Sunday, December 21, 2014

Home Away from Home for the Holidays

(In the ER) There is an irony at this time of the year, described as "the most joyous," which produces the most noxious music to the ear. Some of the  "new" Christmas tunes are still recognizable, but only barely, their melodies paired with arrhythmic tempos and tattoos.  The most onerous of these collections are generally  found in hospital waiting rooms, where the wailing and bleating blends nicely with the suffering of the injured.

Some examples of such musical travesties include a Dixieland treatment of "Sleigh Ride," with a non-stop back beat that totally ignores the nuances Leroy Anderson wrote to mimic the crack of the whip in the tune.  Then there's the abominable arrangement of Franz Gruber’s "Stille Nacht--" for my money, one of the most beautiful Christmas songs ever written--totally destroyed by the application of a disco beat.

There are new Christmas songs being produced by a younger crop of "artists" that defy definition.
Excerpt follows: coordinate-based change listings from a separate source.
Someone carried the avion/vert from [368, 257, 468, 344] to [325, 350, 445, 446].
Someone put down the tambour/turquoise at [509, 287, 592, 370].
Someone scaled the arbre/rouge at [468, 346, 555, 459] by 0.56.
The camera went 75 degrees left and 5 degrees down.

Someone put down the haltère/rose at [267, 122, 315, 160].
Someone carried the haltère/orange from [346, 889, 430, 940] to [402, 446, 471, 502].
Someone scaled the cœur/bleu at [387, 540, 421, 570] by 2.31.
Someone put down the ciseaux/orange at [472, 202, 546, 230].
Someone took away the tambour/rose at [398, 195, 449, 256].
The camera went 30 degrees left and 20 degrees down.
In the past hour and a half that I have been waiting, one such "song" has played twice in the ER area here: A female singer whines through the same four notes for bars and bars and bars against an electronic drum track.
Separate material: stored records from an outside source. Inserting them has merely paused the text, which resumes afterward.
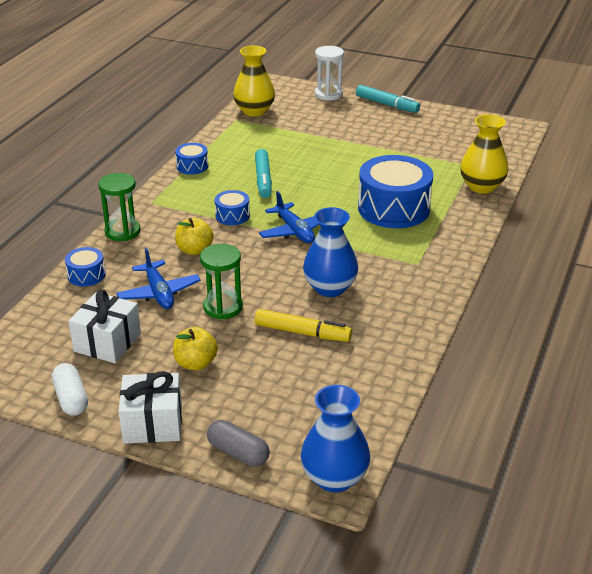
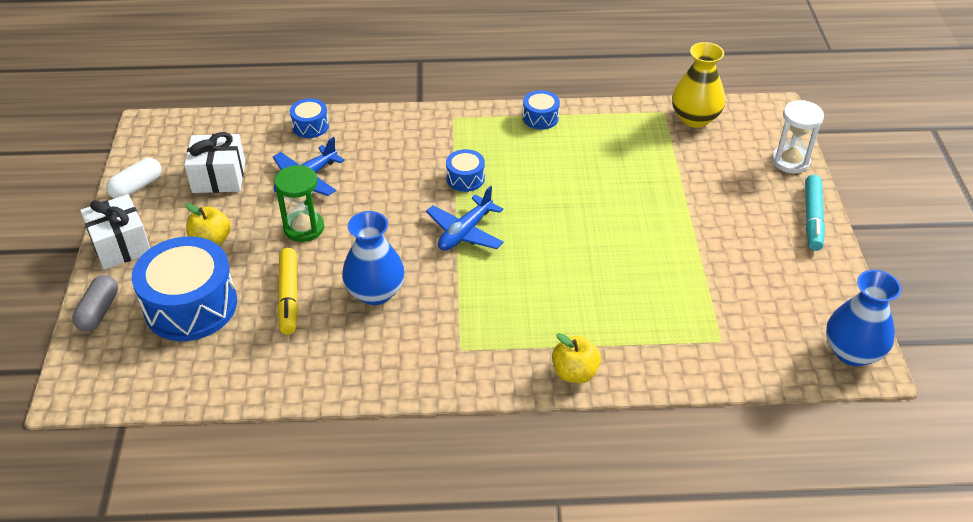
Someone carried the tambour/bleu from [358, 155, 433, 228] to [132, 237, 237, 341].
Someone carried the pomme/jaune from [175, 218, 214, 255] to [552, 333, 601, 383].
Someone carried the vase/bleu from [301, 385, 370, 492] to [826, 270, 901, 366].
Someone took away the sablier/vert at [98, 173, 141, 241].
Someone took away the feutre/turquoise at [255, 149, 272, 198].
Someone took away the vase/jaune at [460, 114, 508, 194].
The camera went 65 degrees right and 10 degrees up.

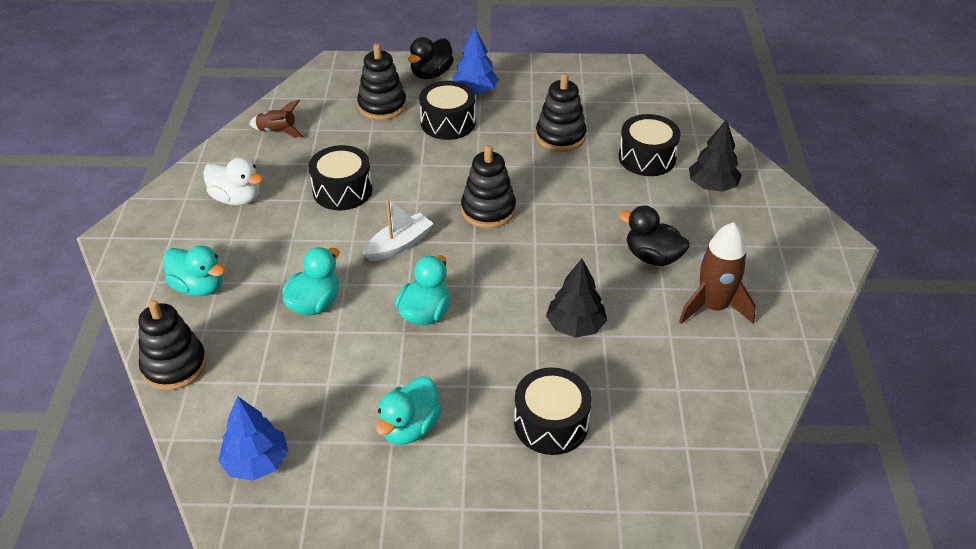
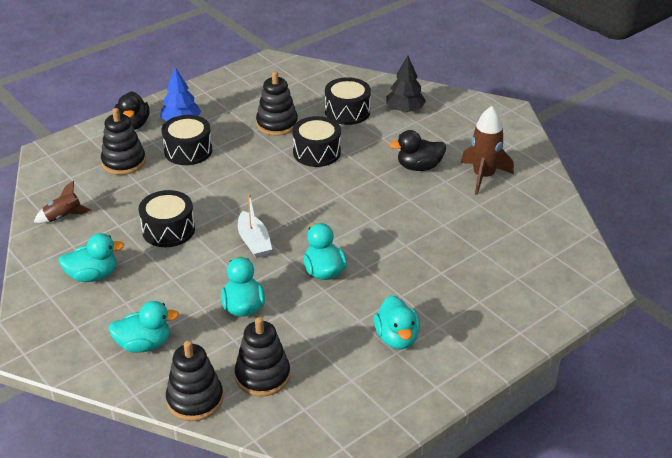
Someone repainted the canard/blanc at [203, 157, 263, 205], which became the canard/turquoise at [58, 233, 124, 282].
Someone carried the jouet à empiler/noir from [461, 145, 516, 228] to [235, 317, 290, 397].
Someone rotated the bateau/blanc at [363, 198, 434, 261] by 150 degrees clockwise.
Someone carried the tambour/noir from [514, 367, 592, 455] to [292, 116, 341, 167].
Someone took away the arbre/bleu at [218, 396, 288, 481].
Someone took away the arbre/noir at [546, 259, 607, 338].
The camera went 40 degrees left and 5 degrees down.

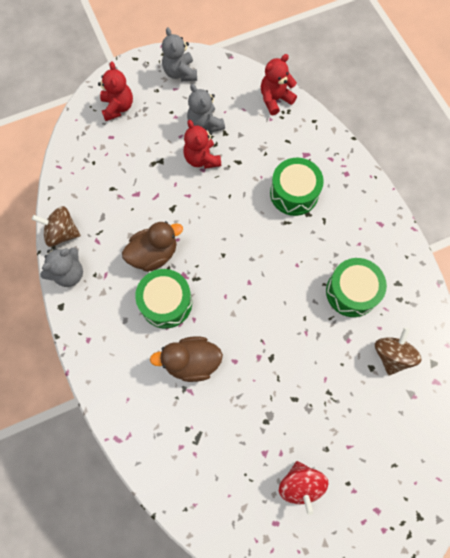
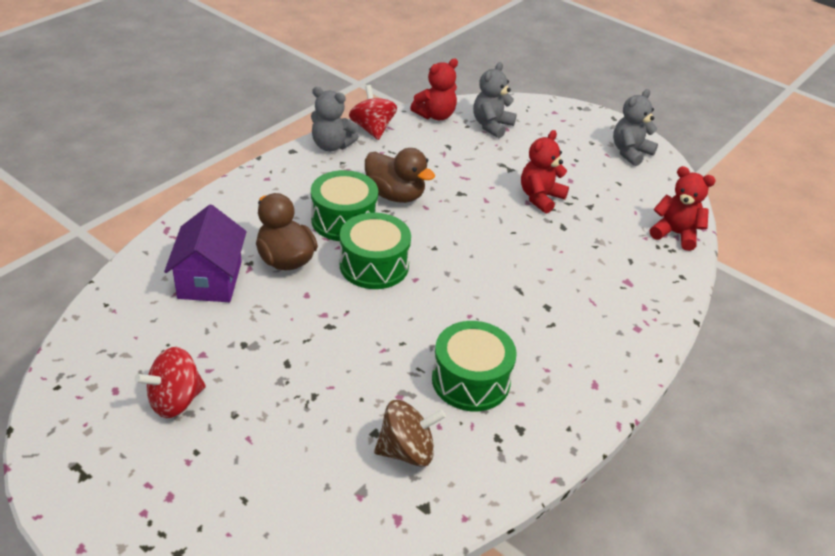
Someone put down the maison/violet at [164, 205, 246, 302].
Someone carried the tambour/vert from [270, 158, 324, 216] to [340, 213, 411, 289].
Someone repainted the toupie/marron at [32, 206, 81, 247], which became the toupie/rouge at [349, 85, 397, 140].
Someone carried the ours en peluche/rouge from [98, 62, 133, 121] to [410, 59, 458, 120].
Someone carried the ours en peluche/gris from [187, 84, 225, 132] to [473, 62, 517, 138].
The camera went 60 degrees right and 30 degrees down.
It's a song that's something about the memories of Christmas. I know this because at one point, she speaks over the accompaniment about eating ice cream at Christmas time; the rest of the words of the song are totally unintelligible.

The music never changes chords, either. Sometimes she sings the notes in reverse sequence, just to break the monotony. It doesn't work.

The reason I'm paying such close attention to this musical tripe is to drown out the conversation in the next bed on the other side of the hospital curtain. A man has brought his elderly father in for care for a case of "the trots." The discussion of his rectal effluent is being graphically described in color and consistency,  and a comparison to pancake batter has been effectively,  irreversibly made. The culinary history of the older gentleman next door is also being re-hashed in minute detail.

Suddenly, the shrill of a Phil Specter arrangement of "Christmas" doesn't seem so bad.